La mañana era radiante, una ligera brisa mecía las ramas del cercano naranjo haciendo que sus flores esparcieran aroma de azahar en todas direcciones. El silencio era casi absoluto. A pesar de que la casa estaba en el centro del pueblo, no se oía ni una voz, ni el ladrido de un perro, ni las llantas de un coche circulando, solo las campanas del reloj de la iglesia se atrevían a alterar esa pacífica atmósfera. Qué diferente de hace 60 años, cuando mis padres construyeron esta casa. Las primeras luces del alba llegaban ya aderezadas con el canto orgulloso de los gallos en sus corrales, esa era la señal inequívoca del inicio de la jornada, al poco la gente abandonaba sus hogares y salían a la calle para saludarse, darse los buenos días, interesarse por los enfermos, hacerse partícipe de las novedades… Todo esto sucedía mientras las mujeres barrían y regaban con agua sus portales y los hombres se encaminaban hacia sus trabajos en las huertas. Entonces todo era movimiento, actividad, vida. Sin embargo, ahora el pueblo parece desierto, y no es que se haya quedado sin gente, sino que la que hay opta, optamos, por perpetrarnos tras las paredes de nuestras casas, no buscamos la complicidad o compañía de otros, sino la seguridad de nuestra guarida.

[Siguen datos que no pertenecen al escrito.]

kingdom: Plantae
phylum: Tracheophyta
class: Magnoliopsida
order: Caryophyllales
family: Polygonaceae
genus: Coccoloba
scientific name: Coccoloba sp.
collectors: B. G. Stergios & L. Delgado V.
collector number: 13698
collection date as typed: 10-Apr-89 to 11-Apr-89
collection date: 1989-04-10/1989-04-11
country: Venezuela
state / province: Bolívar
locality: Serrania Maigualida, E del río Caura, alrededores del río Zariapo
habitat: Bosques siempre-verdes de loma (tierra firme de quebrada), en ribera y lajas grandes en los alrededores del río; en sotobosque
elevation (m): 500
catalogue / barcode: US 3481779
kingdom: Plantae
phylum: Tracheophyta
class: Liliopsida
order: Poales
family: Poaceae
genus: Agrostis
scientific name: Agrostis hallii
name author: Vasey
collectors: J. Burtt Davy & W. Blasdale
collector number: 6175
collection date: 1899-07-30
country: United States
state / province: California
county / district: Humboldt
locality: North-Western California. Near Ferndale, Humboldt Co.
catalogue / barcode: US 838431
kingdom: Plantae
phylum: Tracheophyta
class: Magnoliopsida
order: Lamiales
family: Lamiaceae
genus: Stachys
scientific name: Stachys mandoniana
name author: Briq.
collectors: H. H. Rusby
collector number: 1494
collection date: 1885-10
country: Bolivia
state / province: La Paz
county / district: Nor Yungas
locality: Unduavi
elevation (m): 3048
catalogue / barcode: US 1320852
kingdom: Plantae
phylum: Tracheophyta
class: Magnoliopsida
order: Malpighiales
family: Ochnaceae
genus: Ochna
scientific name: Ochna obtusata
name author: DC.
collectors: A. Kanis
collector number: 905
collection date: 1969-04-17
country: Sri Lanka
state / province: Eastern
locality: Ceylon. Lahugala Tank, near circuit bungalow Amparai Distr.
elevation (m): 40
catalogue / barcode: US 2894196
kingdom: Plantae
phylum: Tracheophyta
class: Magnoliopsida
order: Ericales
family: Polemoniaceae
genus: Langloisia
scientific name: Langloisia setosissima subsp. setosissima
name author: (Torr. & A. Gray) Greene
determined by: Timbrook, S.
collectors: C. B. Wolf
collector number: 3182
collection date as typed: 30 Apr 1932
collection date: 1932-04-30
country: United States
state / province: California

Había llegado ya a la “cocinilla” —así nos referíamos en nuestra familia a aquel pequeño habitáculo que junto a otras dependencias, también muy antiguas, recibimos con la compra de un espacioso patio que lindaba con nuestra casa—. No modificamos nada en ella, intencionadamente la mantuvimos igual que la tenían sus anteriores dueños, y es que nos gustaba tal y como era. La mostrábamos como algo excepcional, como algo que ya raramente se ve, estábamos orgullosos de ella. Su puerta pintada de verde estaba hecha de sólidos cuarterones, y tras abrirla todavía se podía respirar un olor añejo mezcla de humo y pimentón con el que se aderezaban las longanizas antes de ponerlas a secar. Era pequeña, su techo lo formaban gruesas vigas de madera totalmente ennegrecidas que se apuntalaban en la parte central, el suelo era de ladrillo rojo, pero en determinadas zonas la tierra suelta empezaba a asomar por sus numerosas fisuras. Las paredes, en otro tiempo inmaculadas por las numerosas capas de cal, aparecían ahora surcadas por los regueros que había dejado el agua de lluvia al filtrarse por cualquiera de las goteras.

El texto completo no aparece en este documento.